First-line atezolizumab plus chemotherapy in extensive small-cell lung cancer (SCLC)
The combination of chemotherapy and immunotherapy for treatment-naïve advanced SCLC
was investigated in the IMpower-133 trial.([10]) In this double- blind, placebo-controlled, phase 3 study, a total of 403 ECOG PS
0-1 patients with extensive SCLC were randomized to receive carboplatin and etoposide
with either atezolizumab (an anti-PD-L1 inhibitor) or placebo for four 21-day cycles
(induction phase), followed by a maintenance phase during which they received either
atezolizumab or placebo. Crossover was not allowed. Patients with treated asymptomatic
brain metastases were eligible. During the maintenance phase, prophylactic cranial
irradiation was permitted, but thoracic radiation therapy was not. PD-L1 testing was
not performed during screening. Median follow-up was 13.9 months. The primary endpoints
of the study, overall survival and progression-free survival, were met. The median
overall survival was 12.3 months in the atezolizumab group and 10.3 months in the
placebo group (HR 0.70; 95% CI: 0.54 to 0.91; p=0.007). The median progression-free
survival was 5.2 months and 4.3 months, respectively (HR 0.77; 95% CI: 0.62 to 0.96;
p=0.02). Objective response rate (60.2% versus 64.4%) and duration of response were
similar in the two groups. The benefit was consistent across key evaluated subgroups
(sex, age, ECOG PS, brain and liver metastases, blood- based tumor mutational burden).

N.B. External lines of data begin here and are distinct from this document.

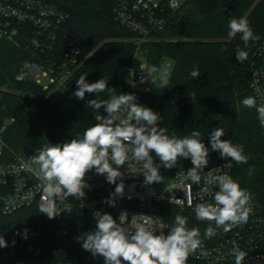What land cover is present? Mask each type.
Returning a JSON list of instances; mask_svg holds the SVG:
<instances>
[{
	"label": "trees",
	"instance_id": "trees-1",
	"mask_svg": "<svg viewBox=\"0 0 264 264\" xmlns=\"http://www.w3.org/2000/svg\"><path fill=\"white\" fill-rule=\"evenodd\" d=\"M46 1L58 5L68 15L65 29L81 45V61L66 83V93L74 97L76 81L86 74L89 83L108 79L112 95L126 94L130 90L129 69L136 56L158 67L171 63L166 91L142 94L141 104L160 115L158 127L166 128L170 136L183 138L193 130L201 132L202 142L218 158L219 153L211 150L210 133L222 127L225 135L221 139L242 145L248 157L247 163L235 165L233 180L250 192L255 203L264 206V127L256 109L242 103L244 98L254 96L246 71L248 61L241 64L235 57L239 46L248 51L250 59L264 40V0H188L169 16L164 31L139 44L137 37L115 20L118 0ZM242 17L260 36L259 41L249 42L248 49L243 48L241 34L228 36L229 20ZM26 60L23 50L0 42V133L6 126L2 137L9 149L31 158L37 149L49 143L62 145L82 138L96 115H107L103 107L96 111L86 106L87 102L108 100L110 96L107 92L99 96L86 93L84 100L74 97L69 108H63L52 101L50 91L16 80ZM194 67L201 72L197 79L190 76ZM192 93L196 94L194 101L190 98ZM152 156L163 177L153 186L167 183L190 164L189 158H180L176 166L167 169L154 153ZM176 215L187 218L189 229H199L201 241H210L204 235L205 226L186 212L163 205L162 217L170 227ZM0 228V237L8 242V247L0 248V264H104L103 257H93L82 248L85 234L92 231L87 214L81 210L73 211L69 232L63 238L57 233V223L49 221L39 206L0 217ZM25 228L27 239L20 234ZM186 264L198 263L187 259Z\"/></svg>",
	"mask_w": 264,
	"mask_h": 264
},
{
	"label": "built area",
	"instance_id": "built-area-1",
	"mask_svg": "<svg viewBox=\"0 0 264 264\" xmlns=\"http://www.w3.org/2000/svg\"><path fill=\"white\" fill-rule=\"evenodd\" d=\"M188 0H118L114 9L115 20L134 34L143 43L166 29L169 16L181 9ZM68 15L56 4L46 0H0V42L12 43L23 50L27 60L17 75L18 82H31L41 86L45 91L54 88L66 92V83L78 68L82 50L78 40L65 29ZM135 57L128 73L129 92L134 94L136 102L141 104V95L153 93L148 86H157L169 79L171 63L161 67L145 61L140 65ZM250 88L257 100V105L264 104V40L246 64ZM46 81V83H45ZM74 97L67 93V101L72 104ZM106 117V114H100ZM99 123L96 117L93 125ZM0 133V212L9 217L18 211L39 206L45 194L42 191V180L36 174V165L29 156L12 152ZM209 163L200 173L199 185L186 177V172L193 167L190 160L188 167L180 169L169 180L161 192L159 186L144 184V177L139 167L130 174L127 166L121 167L124 173V191L115 193V184L106 182V175H99L95 169L88 171L85 180L89 187L83 199L68 197L54 198V208L60 212L49 221L57 223V233L63 238L69 232L70 217L75 210L87 214L90 229H96L94 213L111 214L119 219L123 213L128 220L123 225L134 231L132 217L136 223L149 221L151 230L159 234L161 225L170 227L162 217L163 205L173 206L186 212L196 222L205 226L216 227L214 221H198L195 217V206L200 202H212L211 196L201 199L200 188L204 186V177L208 171L216 169L214 174L232 172L238 162L230 158L220 159L209 151ZM129 163H134L130 161ZM115 167V165H113ZM120 183V180H117ZM213 191L218 188L213 186ZM189 196L191 203H189ZM180 199L183 203H177ZM252 212L246 223L234 226L229 232L216 229V235L210 241H202L200 247L189 254L188 259L198 264H235L233 249L238 247L246 256L242 264H264V206L251 200ZM166 234L169 229L164 228ZM2 230L0 228V235ZM18 232H16L17 234ZM126 264V262H125Z\"/></svg>",
	"mask_w": 264,
	"mask_h": 264
},
{
	"label": "clouds",
	"instance_id": "clouds-1",
	"mask_svg": "<svg viewBox=\"0 0 264 264\" xmlns=\"http://www.w3.org/2000/svg\"><path fill=\"white\" fill-rule=\"evenodd\" d=\"M228 27L229 37L241 34L244 49L249 48L250 41L260 40V36L254 34L248 20L243 17L239 20L230 19ZM235 57L243 64L249 60V53L237 46ZM200 75L198 67L190 72L193 79ZM85 76L81 75L76 81L74 97L84 100L86 93L99 96L107 92L109 100L93 99L86 105L96 111L103 107L107 116L96 115L99 123L85 129L82 138H73L62 145L49 143L37 149V153L31 157L32 163L37 166L36 174L43 182L45 197L40 204L42 214L53 219L60 213L53 206L54 198L83 199L86 195L84 189L89 187L85 175L92 169L99 175H106V182L115 184V193L119 195L124 191V173L120 169L125 165L129 174L139 167L146 185L161 182L160 165L154 161L153 153L167 169L176 166L180 158H190L193 167L186 172V177L197 185L201 183L200 173L209 163V148L202 142L201 132L193 130L190 136L183 138L170 136L166 128L158 127L160 115L137 103L134 94L112 95L108 79L101 78L89 83ZM195 95H190L192 101ZM242 103L247 108L256 109L260 125L264 127V104L257 105L256 98L252 96L244 98ZM224 135L222 127L210 133L211 150L218 152L221 159L230 158L231 161L247 163L248 157L244 154L243 146L233 144L231 140H222ZM253 170L254 167L249 169V175ZM215 172L216 169L207 172L204 186L200 188L201 199L211 196L212 202H200L194 209L198 221L215 222V228L208 226L205 229L206 238L215 236L217 228L229 232L234 226L246 223L252 212L250 192L241 188L230 175ZM213 186L218 190L213 191ZM176 202L183 203L180 199ZM93 215L97 221L96 229L85 234L82 248L93 257H103L104 264H186L189 254L195 252L202 243L199 229H189L187 218L182 215L174 217L171 227L161 225L159 234L147 226L149 221L136 223V216L132 217V231L123 226L128 220L126 214L122 213L118 220L111 214L99 211ZM164 228L169 229L167 235ZM27 233L28 229L25 228L20 234L27 239ZM15 243L13 240L12 244ZM5 247H8V242L2 236L0 248ZM233 255L235 264H242L246 256L238 247L233 249Z\"/></svg>",
	"mask_w": 264,
	"mask_h": 264
},
{
	"label": "rangeland",
	"instance_id": "rangeland-1",
	"mask_svg": "<svg viewBox=\"0 0 264 264\" xmlns=\"http://www.w3.org/2000/svg\"><path fill=\"white\" fill-rule=\"evenodd\" d=\"M137 42H138V44L141 43L140 41H137ZM138 58H140V59L137 61V63L140 65L141 63H143V60L141 59L140 56H138ZM127 80H128V78H127ZM45 83H46V81H45ZM148 87H150L153 90V93H155V94H163L166 91L167 80L159 82L156 87L155 86H148ZM49 95L52 97V101L54 103L61 104L63 108H69V106L71 105L67 101V93L64 90L54 88L50 91ZM166 186H167V184H163V185L159 186L158 191L161 192L162 190H164L166 188ZM0 217H4L1 214V212H0Z\"/></svg>",
	"mask_w": 264,
	"mask_h": 264
},
{
	"label": "water",
	"instance_id": "water-1",
	"mask_svg": "<svg viewBox=\"0 0 264 264\" xmlns=\"http://www.w3.org/2000/svg\"><path fill=\"white\" fill-rule=\"evenodd\" d=\"M109 99H110V98H109ZM109 99H108V100H109Z\"/></svg>",
	"mask_w": 264,
	"mask_h": 264
}]
</instances>
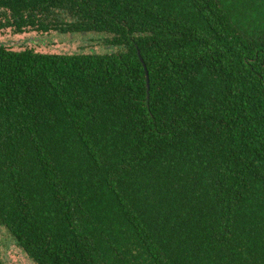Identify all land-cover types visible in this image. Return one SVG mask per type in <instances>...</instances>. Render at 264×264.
<instances>
[{
	"label": "trees",
	"instance_id": "obj_1",
	"mask_svg": "<svg viewBox=\"0 0 264 264\" xmlns=\"http://www.w3.org/2000/svg\"><path fill=\"white\" fill-rule=\"evenodd\" d=\"M2 29L111 48L0 44V229L30 263L264 264V0H0Z\"/></svg>",
	"mask_w": 264,
	"mask_h": 264
},
{
	"label": "rangeland",
	"instance_id": "obj_2",
	"mask_svg": "<svg viewBox=\"0 0 264 264\" xmlns=\"http://www.w3.org/2000/svg\"><path fill=\"white\" fill-rule=\"evenodd\" d=\"M0 44L12 51L30 49L37 53L48 54H87L108 52L111 49L100 35H67L52 31L13 34L9 29L0 30ZM0 262L2 264H32L12 244L3 229H0Z\"/></svg>",
	"mask_w": 264,
	"mask_h": 264
},
{
	"label": "water",
	"instance_id": "obj_3",
	"mask_svg": "<svg viewBox=\"0 0 264 264\" xmlns=\"http://www.w3.org/2000/svg\"><path fill=\"white\" fill-rule=\"evenodd\" d=\"M145 76H146V73H145Z\"/></svg>",
	"mask_w": 264,
	"mask_h": 264
}]
</instances>
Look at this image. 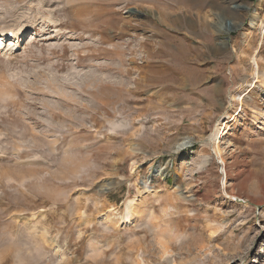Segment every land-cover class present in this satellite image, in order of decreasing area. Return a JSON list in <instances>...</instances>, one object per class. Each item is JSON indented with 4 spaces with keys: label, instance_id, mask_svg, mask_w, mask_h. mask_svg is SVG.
Listing matches in <instances>:
<instances>
[{
    "label": "rangeland",
    "instance_id": "obj_1",
    "mask_svg": "<svg viewBox=\"0 0 264 264\" xmlns=\"http://www.w3.org/2000/svg\"><path fill=\"white\" fill-rule=\"evenodd\" d=\"M263 25L264 0H0V264H264Z\"/></svg>",
    "mask_w": 264,
    "mask_h": 264
},
{
    "label": "bare ground",
    "instance_id": "obj_2",
    "mask_svg": "<svg viewBox=\"0 0 264 264\" xmlns=\"http://www.w3.org/2000/svg\"><path fill=\"white\" fill-rule=\"evenodd\" d=\"M256 12H257V11H255V9H254V10H253L252 17L250 16L251 19H252L250 25H251L252 27H255V24H256V23H255ZM162 20H163V19H162ZM163 21H164V20H163ZM261 25H262V24H261ZM263 26H264V25H263ZM263 28H264V27H263ZM9 31H10V32H13L12 30H8V29H5V30L2 31V34H3V37H4V38H2V40H3V39L5 40V39H7V37H9V36H6V35H8L7 33H8ZM17 33H18V32H13L11 36H12L13 38H16V37H17ZM11 36H10V37H11ZM1 44H3V43L0 42V45H1ZM216 92H217V91H216ZM211 94H212V92H211ZM209 97H210V96H209ZM210 101H211V100H210ZM229 115H230V119L233 120V119H234V115H232V114H229ZM216 142H217V139H216Z\"/></svg>",
    "mask_w": 264,
    "mask_h": 264
}]
</instances>
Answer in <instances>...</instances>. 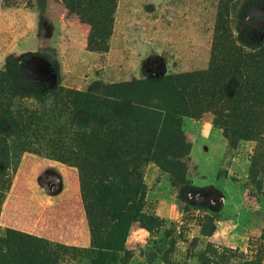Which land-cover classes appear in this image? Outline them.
<instances>
[{"label":"rangeland","instance_id":"obj_1","mask_svg":"<svg viewBox=\"0 0 264 264\" xmlns=\"http://www.w3.org/2000/svg\"><path fill=\"white\" fill-rule=\"evenodd\" d=\"M230 1L224 16L230 30L259 44L264 0ZM219 6L220 0H117L107 49L96 52L87 48L90 27L78 0H44L40 6L0 0V72L12 83L4 91L12 109L38 111L51 91L74 90L95 98L102 113L150 133V145L118 157L129 200L122 202L127 230L115 264H264V179H248L251 148L227 149L209 116L175 121L167 109L164 79L207 68ZM122 83L132 87L119 99L103 96V88ZM22 91L48 96L19 97ZM28 156L50 161L23 153L15 168H4L10 186L0 212L5 205L4 219L26 229L32 222L26 196L54 180L25 164ZM10 191L17 212L6 203ZM5 228L12 229L0 222V231ZM75 247L89 249V237L86 246ZM213 252L230 257H210ZM73 256L63 264H89L96 257ZM101 259L111 264L110 255Z\"/></svg>","mask_w":264,"mask_h":264},{"label":"trees","instance_id":"obj_2","mask_svg":"<svg viewBox=\"0 0 264 264\" xmlns=\"http://www.w3.org/2000/svg\"><path fill=\"white\" fill-rule=\"evenodd\" d=\"M78 1L90 27L87 48L105 52L117 0ZM43 2L35 0L39 6ZM230 2L220 0L207 68L164 79L167 109L175 121L209 116L229 150L239 144L249 146L248 179L254 181L264 179V38L256 44L233 34L224 18ZM131 87L122 83L105 87L102 93L119 99ZM5 88L12 89V83L0 72V181L6 175L4 168H15L23 153L74 169L89 249L5 228L0 231V264H63L66 256L81 257L87 252L96 256L89 264H103L101 258L106 255L115 264L127 230L122 202L129 200V185L118 169V157L136 154L150 145V133L102 113L95 107V98L87 94L54 90L43 109L32 111L26 107L12 109L5 100ZM48 95L22 91L18 96L41 99ZM9 186L8 179L0 185V212ZM262 229L264 244V224ZM210 257L225 260L230 255L213 252Z\"/></svg>","mask_w":264,"mask_h":264},{"label":"crops","instance_id":"obj_3","mask_svg":"<svg viewBox=\"0 0 264 264\" xmlns=\"http://www.w3.org/2000/svg\"><path fill=\"white\" fill-rule=\"evenodd\" d=\"M22 161L25 164L29 163L30 165L40 167L43 172L52 176L54 180L49 185L51 188L45 185H36L26 196L30 203L29 213L32 220L29 229L18 226L17 222L12 218L4 219V213L6 211L5 205L0 215L2 225L65 245L86 246L88 243V234L80 201L76 171L68 167H66L67 169L61 170V168H58L57 163L38 160L29 156L24 157ZM56 169L60 173L56 172ZM61 173L64 174V178L67 181L65 189L62 185ZM8 195L6 203L13 201L10 198L11 191ZM12 204L10 213L13 211L17 212L19 210L18 201L12 202ZM59 227L61 231L57 229Z\"/></svg>","mask_w":264,"mask_h":264}]
</instances>
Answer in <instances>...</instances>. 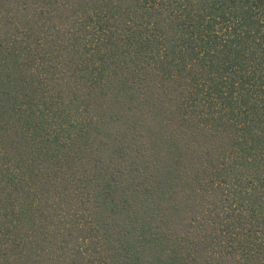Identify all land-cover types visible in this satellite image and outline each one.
Wrapping results in <instances>:
<instances>
[{"label": "trees", "instance_id": "trees-1", "mask_svg": "<svg viewBox=\"0 0 264 264\" xmlns=\"http://www.w3.org/2000/svg\"><path fill=\"white\" fill-rule=\"evenodd\" d=\"M0 264H264V0H0Z\"/></svg>", "mask_w": 264, "mask_h": 264}]
</instances>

The safety profile was consistent with previously reported data for each individual
agent, with no new findings. Immune-related adverse events occurred in 39.9% in the
atezolizumab group and in 24.5% in the placebo group, with rash and hypothyroidism
being the most common. Despite some criticism related to the magnitude of the benefit,
this was the first trial, in more than two decades, to show a survival improvement
with the addition of a new drug to advanced SCLC first-line treatment. These data
are likely to establish the combination of platinum, etoposide and atezolizumab as
a new standard of care for this population.